# Problemas y tareas
• 1. Según el texto sobre William Lindsay Gresham, ¿cuántos años tenía el escritor cuando murió?
• 2. Prolonga el texto sobre William Lindsay Gresham a partir de su última frase.
== Pasaje seleccionado ==
Ascenso y caída del malogrado William Lindsay Gresham
Sajalín recupera `El callejón de las almas perdidas', la novela que Guillermo del Toro ha llevado al cine
La vida de William Lindsay Gresham acabó un mal día de septiembre de 1962 en un mugriento hotel del sur de Manhattan de una sobredosis de pastillas. Tenía 53 años, le habían diagnosticado un cáncer de lengua y arrastraba una larga y trabajada trayectoria de alcoholismo. El cuerpo lo encontró un botones 24 horas después de que se hubiera inscrito con otro nombre. Y sin embargo, el difunto había sido años atrás un escritor de fama y dinero gracias a una novela única, El callejón de las almas perdidas, que solo un año después de su aparición en 1946 llegó a Hollywood para convertirse en una de las películas más extrañas y desagradables jamás rodadas allí, una historia sórdida de vidas miserables –incluso para los parámetros poco amables de un Horace McCoy o un Jim Thompson– sobre un mentalista de feria ambulante que escala fugazmente hasta la alta sociedad como vidente para descubrir que la monstruosidad se exhibe en las ferias y se oculta entre la gente bien, pero existe en ambos lugares.
===
== Extractos de datos ==
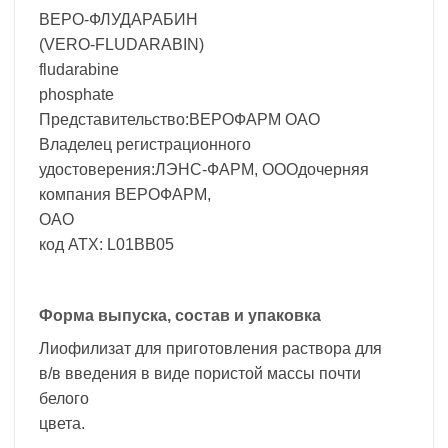
ВЕРО-ФЛУДАРАБИН
(VERO-FLUDARABIN)
fludarabine
phosphate
Представительство:ВЕРОФАРМ ОАО
Владелец регистрационного
удостоверения:ЛЭНС-ФАРМ, ОООдочерняя
компания ВЕРОФАРМ,
ОАО
код ATX: L01BB05
Форма выпуска, состав и упаковка
Лиофилизат для приготовления раствора для
в/в введения в виде пористой массы почти
белого
цвета.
===
# Resultados
• 1. Tenía 53 años.

• 2.
El éxito que le trajo esta rareza –su debut en la ficción, hoy objeto de culto y rescatada de nuevo por el sello Sajalín en ocasión de la actual adaptación de Guillermo del Toro– fue instantáneo, aupada por el morbo de un lenguaje callejero y procaz y unas imágenes que hipnotizaban por lo que entonces era de un considerable mal gusto: el horror explícito. Esa fue la cumbre de Gresham, un tipo que conocía de primera mano los ambientes sucios y sórdidos de aquella obra, pero la buena recepción ya no se repetiría. Con el resto de sus libros cayó de fracaso en fracaso hasta llegar a lo más bajo como oscuro autor de literatura pulp, el infierno de todo escritor con ambiciones. Su último trabajo, un manual de gimnasia destinado a los niños.
Si hubiera que aislar dos momentos seminales de aquella extraña novela, el primero se gesta en sus visitas infantiles a Coney Island, donde se acuñó su fascinación por las ferias tenebrosas que tan buenos réditos han dado a las ficciones con Stephen King o Ray Bradbury, sin olvidar la serie Carnivale. En la feria de Brooklyn, el pequeño Gresham vio un repulsivo espectáculo en el que se mostraba al público a un hombre de cuyo abdomen colgaba un gemelo parasitario, del tamaño de un niño de dos años, un cuerpo sin cabeza ni órganos propios, vestido con un llamativo trajecito a medida y unos zapatitos de charol.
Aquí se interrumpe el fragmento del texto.